We propose that functional separation of these pathways is provided by a microarchitecture, by which we mean Gβγ prefers its nearest effector, as determined by the location of the associated GPCRs within the active zone. In synapses, Ca²⁺ channels may localize to SNARE complex N terminus (Jarvis et al., 2000, 2002). GPCRs, particularly GABA_BRs (Padgett and Slesinger, 2010), form molecular machines by complexing with effectors and downstream targets, including Ca²⁺ channels (Park et al., 2010). Indeed, the GB1 GABA_BR subunit C-terminal region is required for the receptor to associate with Ca²⁺ channels and to fully inhibit neurotransmitter release (Laviv et al., 2011). Similarly, in the case of 5-HT_1BRs (Svenningsson et al., 2006), association of the receptor to molecular targets is required for functional inhibition of neurotransmitter release. Gβγ, liberated by 5-HT_1BRs, targets SNARE complex C-terminals to inhibit release (Blackmer et al., 2001, 2005; Gerachshenko et al., 2005). This result places effectors of 5-HT_1BRs and GABA_BRs at opposite ends of primed SNARE complexes, and this separation appears to be sufficient to confer Gβγ specificity.

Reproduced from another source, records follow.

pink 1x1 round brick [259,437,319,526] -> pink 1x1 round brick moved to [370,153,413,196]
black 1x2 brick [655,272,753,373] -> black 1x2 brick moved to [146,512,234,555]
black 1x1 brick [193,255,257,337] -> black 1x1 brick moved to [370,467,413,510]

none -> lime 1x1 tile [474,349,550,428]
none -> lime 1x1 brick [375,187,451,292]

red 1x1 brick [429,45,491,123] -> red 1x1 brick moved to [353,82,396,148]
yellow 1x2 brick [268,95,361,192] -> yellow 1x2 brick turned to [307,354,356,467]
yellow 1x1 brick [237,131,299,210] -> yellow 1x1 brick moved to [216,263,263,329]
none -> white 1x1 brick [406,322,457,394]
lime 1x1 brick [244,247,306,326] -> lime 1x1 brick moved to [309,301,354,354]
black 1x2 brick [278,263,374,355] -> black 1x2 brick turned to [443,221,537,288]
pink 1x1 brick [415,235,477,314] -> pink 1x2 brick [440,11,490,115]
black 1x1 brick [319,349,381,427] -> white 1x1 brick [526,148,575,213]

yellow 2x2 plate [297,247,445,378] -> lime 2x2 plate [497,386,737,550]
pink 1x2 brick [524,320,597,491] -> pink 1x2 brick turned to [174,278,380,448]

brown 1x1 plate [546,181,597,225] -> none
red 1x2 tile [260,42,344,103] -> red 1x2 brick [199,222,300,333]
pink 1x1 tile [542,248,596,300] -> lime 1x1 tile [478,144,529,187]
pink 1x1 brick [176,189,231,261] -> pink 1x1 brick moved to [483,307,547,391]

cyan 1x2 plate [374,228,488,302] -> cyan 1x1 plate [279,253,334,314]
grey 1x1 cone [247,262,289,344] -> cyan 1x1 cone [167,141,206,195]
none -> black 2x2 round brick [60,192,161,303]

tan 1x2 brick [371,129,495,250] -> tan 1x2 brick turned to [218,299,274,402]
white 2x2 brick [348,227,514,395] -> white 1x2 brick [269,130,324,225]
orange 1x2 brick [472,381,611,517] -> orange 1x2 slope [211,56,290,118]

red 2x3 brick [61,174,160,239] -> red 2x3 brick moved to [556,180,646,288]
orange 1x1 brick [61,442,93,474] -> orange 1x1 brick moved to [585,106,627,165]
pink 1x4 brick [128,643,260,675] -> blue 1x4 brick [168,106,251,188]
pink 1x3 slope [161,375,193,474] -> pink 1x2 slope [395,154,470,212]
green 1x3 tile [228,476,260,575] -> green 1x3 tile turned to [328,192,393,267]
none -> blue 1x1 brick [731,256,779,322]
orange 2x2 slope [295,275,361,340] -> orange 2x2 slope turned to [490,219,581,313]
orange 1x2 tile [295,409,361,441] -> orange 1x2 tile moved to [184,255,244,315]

Perhaps SNARE complexes functionally separate targets of Gβγ. G-protein or GPCR interactions with the SNARE complex may prevent 5-HT_1BR-mediated Gβγ release from interacting with Ca²⁺ channels but not GABA_BR released Gβγ. Physical disruption of this microarchitecture by cleavage of syntaxin and subsequent disruption of vesicle priming with BoNT/C reveals equally effective targeting of Ca²⁺ channels by both receptors (Fig. 10e). Thus, receptor selectivity to their respective targets is not necessarily a property of a particular Gβγ isoform, but may be a function of the structure in which the signal transduction cascade is embedded. BoNT/C treatment has also been previously shown to modify Ca²⁺ entry to presynaptic terminals (Bergsman and Tsien, 2000; Degtiar et al., 2000), albeit at a much slower time course than recorded in this study. It is conceivable that an alteration of the nanodomains of Ca²⁺ channels may also alter their availability to Gβγ in the terminal. However, the loss of primed vesicles by stimulation after BoNT/C application did not alter Ca²⁺ entry, and the effect of baclofen on this Ca²⁺ entry was also not altered by BoNT/C treatment. When 5-HT_1BRs and their effector Gβγ are no longer anchored to their target at the C-terminal region of the SNARE complex Gβγ may inhibit presynaptic Ca²⁺ channels. Similarly, presynaptic Ca²⁺ channels will also no longer be associated with SNARE complexes (Fig. 10d,e). Of course, ultimately, properties of this signal transduction system must govern its target during vesicle priming. These results do not exclude the possibility that Gβγ identity plays a role in effector targeting. Indeed, there is precedent for such specificity (Macrez-Leprêtre et al., 1997; Wu et al., 1998; Mahon et al., 2006). If formation of primed SNARE complexes ensures G-protein target specificity, then priming must take just milliseconds to recruit modulatory proteins to the correct region of the SNARE complex as it is formed.